■ WHAT TO PRODUCE
For each line in the records that contains "front", make a copy.

(Dataset entries)
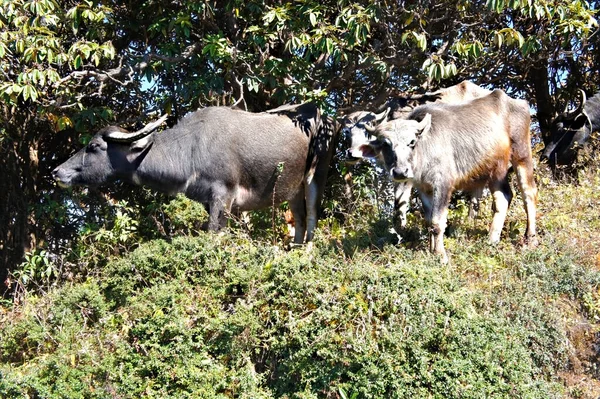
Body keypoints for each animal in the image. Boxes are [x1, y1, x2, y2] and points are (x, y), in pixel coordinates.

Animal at [52, 103, 338, 244]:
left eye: (94, 146)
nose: (57, 171)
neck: (190, 148)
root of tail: (327, 119)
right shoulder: (209, 201)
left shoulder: (224, 195)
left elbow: (213, 235)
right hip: (293, 190)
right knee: (299, 219)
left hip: (316, 175)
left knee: (312, 215)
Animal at [356, 91, 540, 266]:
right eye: (385, 144)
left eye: (412, 142)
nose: (400, 171)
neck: (424, 154)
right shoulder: (424, 189)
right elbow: (429, 221)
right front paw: (432, 251)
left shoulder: (443, 184)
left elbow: (437, 222)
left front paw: (441, 256)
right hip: (495, 170)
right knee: (504, 197)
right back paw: (492, 239)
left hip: (521, 154)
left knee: (528, 193)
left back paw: (530, 239)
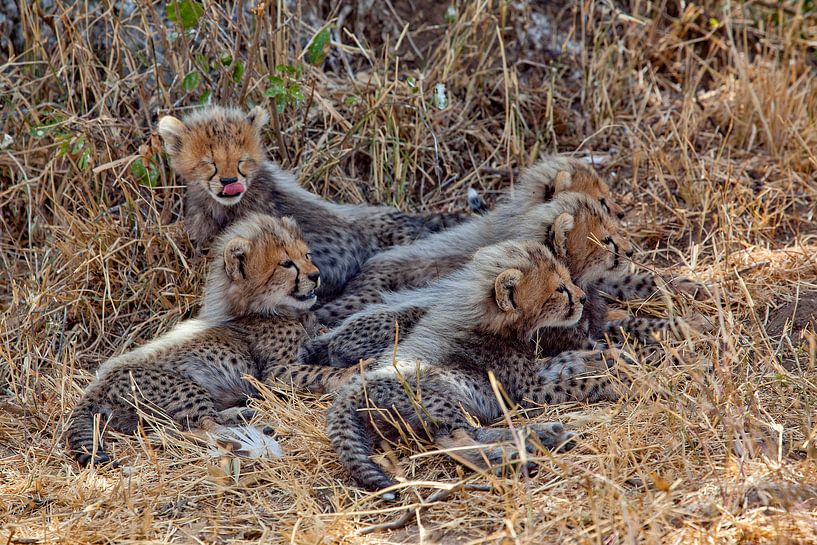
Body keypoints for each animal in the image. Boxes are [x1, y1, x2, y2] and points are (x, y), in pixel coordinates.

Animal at [65, 213, 321, 466]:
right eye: (286, 264)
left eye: (306, 255)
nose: (316, 275)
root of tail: (95, 386)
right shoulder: (276, 372)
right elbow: (319, 373)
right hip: (183, 387)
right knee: (193, 429)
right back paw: (248, 438)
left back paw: (243, 416)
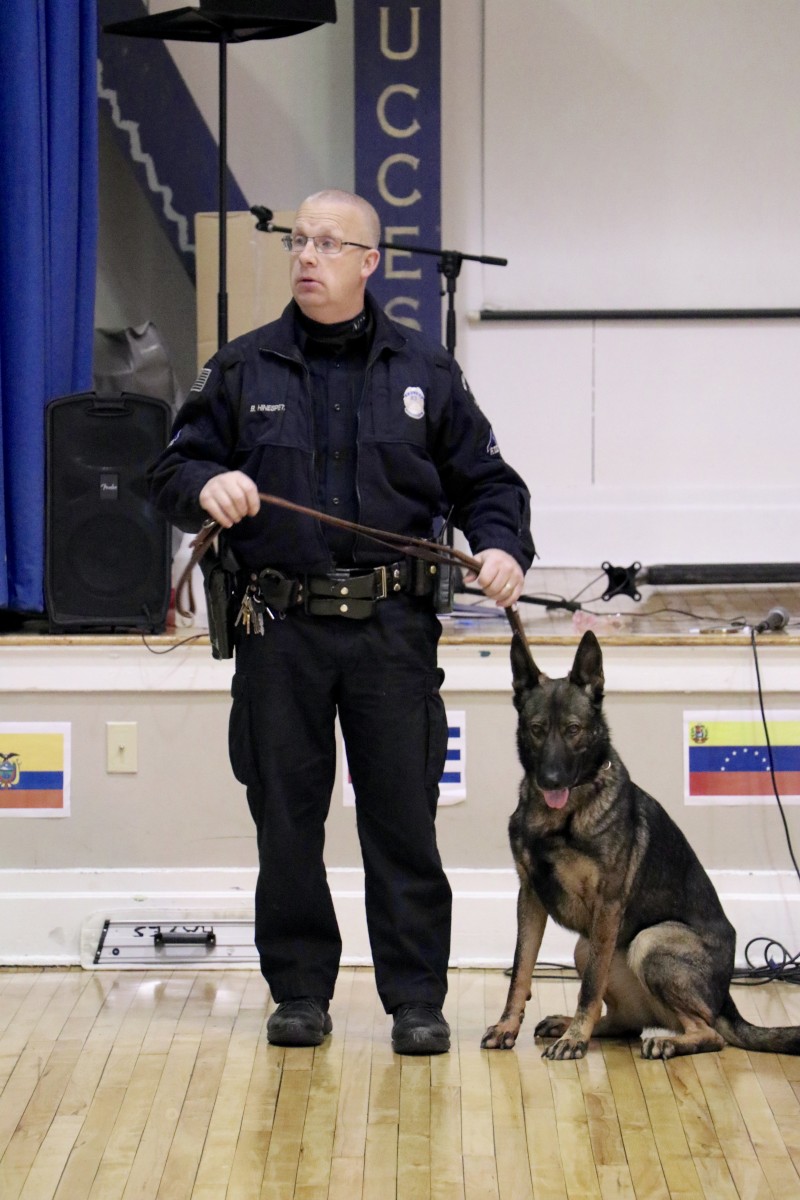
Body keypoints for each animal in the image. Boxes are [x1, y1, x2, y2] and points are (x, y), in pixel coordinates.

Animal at [482, 628, 800, 1060]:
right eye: (536, 728)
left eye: (573, 729)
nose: (550, 780)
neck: (561, 818)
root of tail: (724, 1001)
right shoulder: (530, 898)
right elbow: (521, 971)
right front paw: (508, 1026)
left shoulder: (607, 906)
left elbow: (588, 987)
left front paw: (575, 1039)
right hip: (585, 947)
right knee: (625, 1022)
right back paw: (571, 1025)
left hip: (647, 942)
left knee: (708, 1033)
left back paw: (663, 1042)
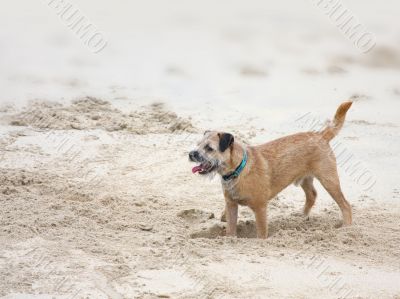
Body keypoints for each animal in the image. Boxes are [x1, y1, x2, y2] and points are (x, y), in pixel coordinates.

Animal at [190, 102, 354, 240]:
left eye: (209, 148)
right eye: (198, 144)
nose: (191, 154)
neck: (238, 170)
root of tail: (321, 135)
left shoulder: (260, 208)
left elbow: (262, 233)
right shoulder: (231, 205)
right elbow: (231, 229)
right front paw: (230, 240)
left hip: (329, 181)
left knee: (345, 205)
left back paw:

■ EXPECTED ANSWER
right front paw: (432, 251)
left front paw: (441, 256)
right front paw: (508, 1026)
left front paw: (575, 1039)
right front paw: (230, 240)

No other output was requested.